Chaldal, the Dhaka-based grocery startup, has been working to get into digital payment. The company has created a separate entity called Chaldal Payments Limited and signed an agreement with BRAC Bank. Announcing the agreement BRAC Bank wrote in a LinkedIn post, “ChaldalPay will use the settlement services of BRAC Bank to facilitate transactions for its upcoming ChaldalPay e-wallet under the Payment Services Provider (PSP) license. This partnership will help customers of both organizations to enjoy smooth, reliable, and secure transactions conveniently.”
On Chaldal’s part, digital payment is a predictable extension and a critical one to that.
Payment is a critical part of the customer experience for companies like Chaldal. An e-wallet of its own means Chaldal will be able to better deal with refunds, offering discounts, and other benefits to customers. It also offers a competitive moat to the company allowing deeper integration across different parts of its operation, a new interaction point for customers thus new customer acquisition opportunities, and creating one more reason for customers to stick with Chaldal.
Over the past years, Chaldal has made a number of diversification efforts within grocery and food. It has not only built a successful online grocery business but also built an end-to-end grocery supply chain creating a direct backward linkage with farmers as well as a forward linkage with smallholder retailers allowing it greater leverage in the grocery supply chain. Payment should help Chaldal better integrate its existing operation and reach out to a new customer base.
From How Chaldal works:
"Chaldal has built a suite of businesses that handle everything from working directly with farmers to working with smallholder retailers to micro-warehousing and logistics. The company has moved into some more unexpected areas, including working in the Rohingya refugee camp with WFP, making a strategic investment into home food delivery startup Cookups, and turning its marketplace tech into Chaldal Systems.
Over the years, Chaldal has expanded its platform beyond the marketplace and micro-warehouse model and embedded itself firmly into the grocery supply chain with initiatives like Chaldal Vegetable Network and logistics operations Go Go Bangla.

» **Problem requirements**: Carry on the article about Chaldal's move into digital payments from its last sentence. The entries that come next are separate material and have nothing to do with the Chaldal article.

» **Dataset**:
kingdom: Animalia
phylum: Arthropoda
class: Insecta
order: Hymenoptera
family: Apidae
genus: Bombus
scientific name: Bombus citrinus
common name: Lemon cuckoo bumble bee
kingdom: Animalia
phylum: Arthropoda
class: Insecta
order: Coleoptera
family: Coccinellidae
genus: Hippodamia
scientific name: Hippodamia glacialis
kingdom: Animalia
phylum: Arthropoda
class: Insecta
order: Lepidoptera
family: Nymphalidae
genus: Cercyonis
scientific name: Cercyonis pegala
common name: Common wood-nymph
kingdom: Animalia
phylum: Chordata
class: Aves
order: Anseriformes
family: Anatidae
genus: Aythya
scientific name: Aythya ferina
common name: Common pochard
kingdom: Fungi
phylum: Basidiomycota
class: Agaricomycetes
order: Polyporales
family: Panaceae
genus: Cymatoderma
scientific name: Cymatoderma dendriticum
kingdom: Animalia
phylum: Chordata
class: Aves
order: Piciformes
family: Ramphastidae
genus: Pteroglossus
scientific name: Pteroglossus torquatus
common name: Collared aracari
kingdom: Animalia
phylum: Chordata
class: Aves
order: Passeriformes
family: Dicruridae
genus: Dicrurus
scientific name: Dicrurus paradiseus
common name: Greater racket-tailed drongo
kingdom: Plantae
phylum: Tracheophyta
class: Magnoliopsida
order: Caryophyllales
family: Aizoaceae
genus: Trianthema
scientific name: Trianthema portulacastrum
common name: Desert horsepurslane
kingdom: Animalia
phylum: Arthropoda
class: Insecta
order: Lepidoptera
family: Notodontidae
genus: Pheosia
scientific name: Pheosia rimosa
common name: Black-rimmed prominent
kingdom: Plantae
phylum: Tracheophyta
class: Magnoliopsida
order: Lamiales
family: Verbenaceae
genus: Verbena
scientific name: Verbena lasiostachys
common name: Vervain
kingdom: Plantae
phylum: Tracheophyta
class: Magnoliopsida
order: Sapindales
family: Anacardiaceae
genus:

» **Reply to the exercise**:
Broadly, you can divide Chaldal’s business into three components. One, the online marketplace that you know as the Chaldal website. Two, micro-warehouse that enables online marketplace business. Three, logistics enable Chaldal to deliver goods at the doorstep of customers.
On the marketplace end of the business, the most important part is demand generation. The more demand Chaldal generates, it can bargain well with the suppliers and exert greater power on the supply chain and shape it. To that end, Chaldal is an aggregator. Through its customer-facing online marketplace, it aggregates demands and that demand allows it to work better with suppliers.”
Digital payment helps Chaldal to establish a seamless connection across its operation and reach customers who are not currently a part of Chaldal’s ecosystem. Having a digital wallet means the company can now control a critical part of its customer experience. It also allows Chaldal to connect different parts of its business and customers such as making a connection between vegetable suppliers and small-holder retailers and Chaldal’s consumer business.
Grocery is a daily necessity. But that you can fulfill from many sources. A customer who shops on Chaldal can occasionally go shop from somewhere else as well. With an e-wallet, Chaldal effectively reduces the chance of that happening because a customer using ChaldalPay will have a far greater number of reasons to stay within the Chaldal ecosystem than otherwise.
Chaldal aims to establish a “transactional relationship with every business and customer in Bangladesh.” When you embed payment into the Chaldal ecosystem, everything gets better and Chaldal’s control over its trajectory improves meaningfully.